La calidad del management. Entendiendo por management todo aquel que tenga gente a cargo, sea gerente, jefe, supervisor, coordinador o encargado. Un viejo dicho, que se repite como una amarga letanía en las oficinas al momento de perder algún empleado valioso, reza: “Los empleados se unen a las empresas y abandonan a sus jefes”. Está bastante comprobado que cuando un colaborador no tiene un jefe desafiante, que consiga sacar lo mejor de él, no importa cuán atractiva pueda ser la compañía, finalmente perderemos a ese empleado. Todo un desafío para los que tenemos gente a cargo. Sugerimos la lectura de Frederick Herzberg quien sostiene que “lo mejor que pueden hacer los jefes o gerentes es no desmotivar a sus empleados”.

La medición y el círculo virtuoso de la mejora continua. Dicho hasta el hartazgo aquello que no se mide no se puede mejorar, y este caso no es la excepción. Medir el clima y compromiso de los empleados, comunicar los resultados, generar y ejecutar planes de acción, para volver a medir al tiempo y hacerlo periódicamente parece ser el camino.
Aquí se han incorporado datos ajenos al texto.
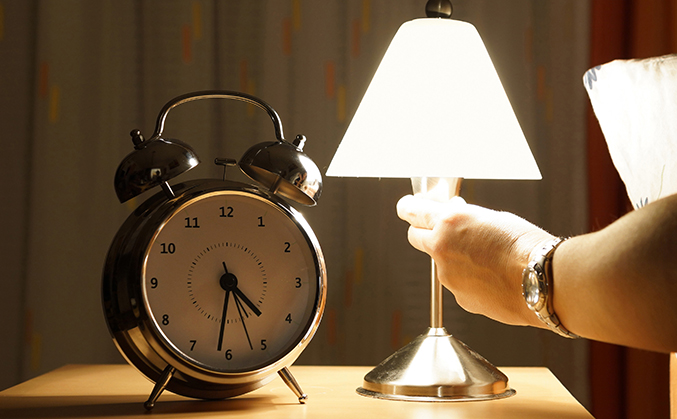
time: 4:31
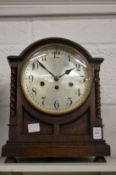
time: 1:52
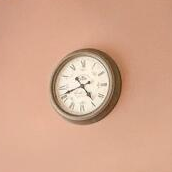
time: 4:41
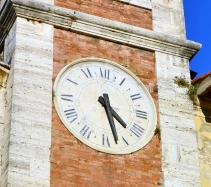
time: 4:27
Junto a ello es necesario al monitorear el progreso, analizar y correlacionar que cosas funcionaron y cuales no a la luz de los resultados.

Tener todas o algunas de estas prácticas, más un puñado de otras buenas alternativas no listadas pero que pueden funcionar en su negocio o geografía, no garantizan una fuerza laboral comprometida.
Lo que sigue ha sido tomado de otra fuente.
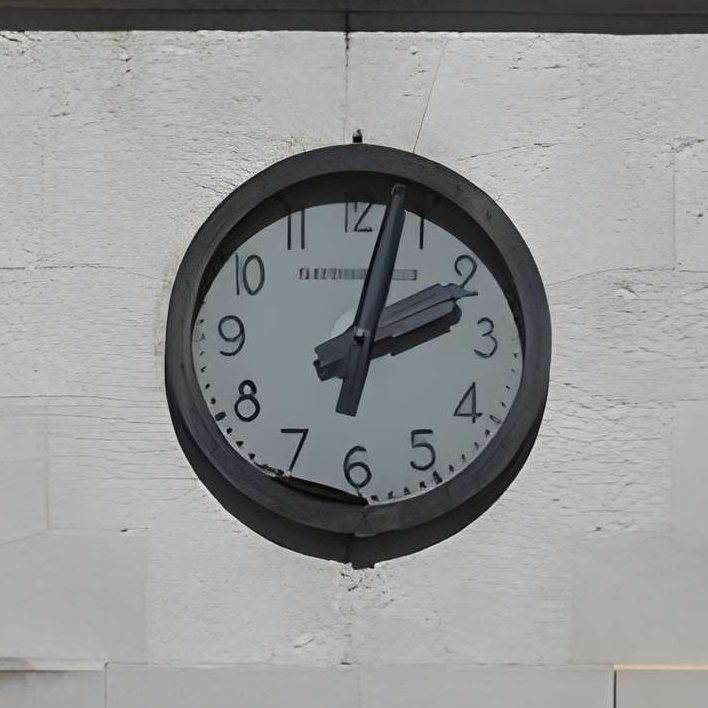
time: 2:02
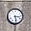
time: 3:28
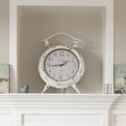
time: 1:43
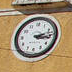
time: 3:12
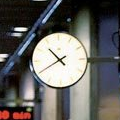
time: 10:40
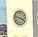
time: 3:47
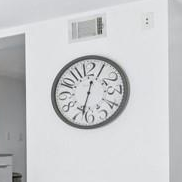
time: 12:32
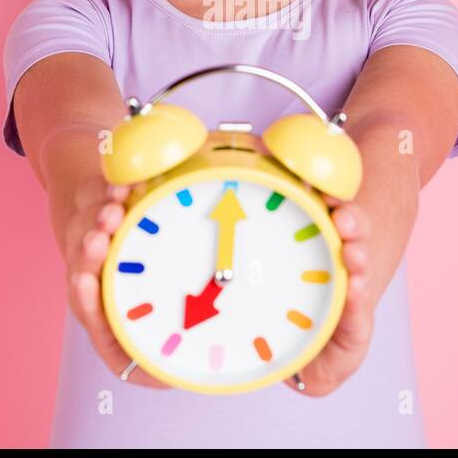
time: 7:00
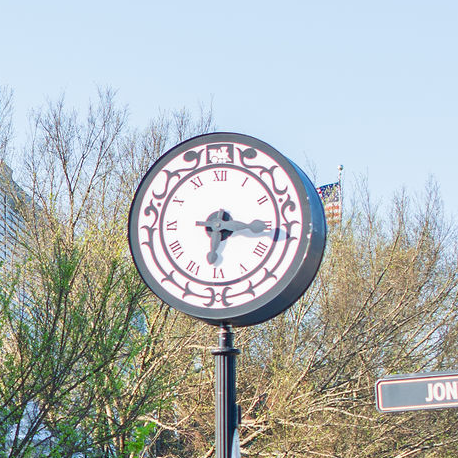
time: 6:15
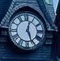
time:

Según estudios de mercados laborales del primer mundo, igualmente existirá un tercio de la población laboral que esta “activamente descomprometida”. ¿Hizo el cálculo de cuánto dinero es eso?

Pero poner en agenda el tema del compromiso de la fuerza laboral, sí acerca la distancia para que haya vínculos más maduros en la siempre asimétrica relación empleado/empleador. Ese respeto mutuo genera empleados comprometidos que traen resultados económicos, crean valor y garantizan el largo plazo.

El artículo fue escrito por Alfredo Reta (Especialista en organizaciones, recursos humanos y management)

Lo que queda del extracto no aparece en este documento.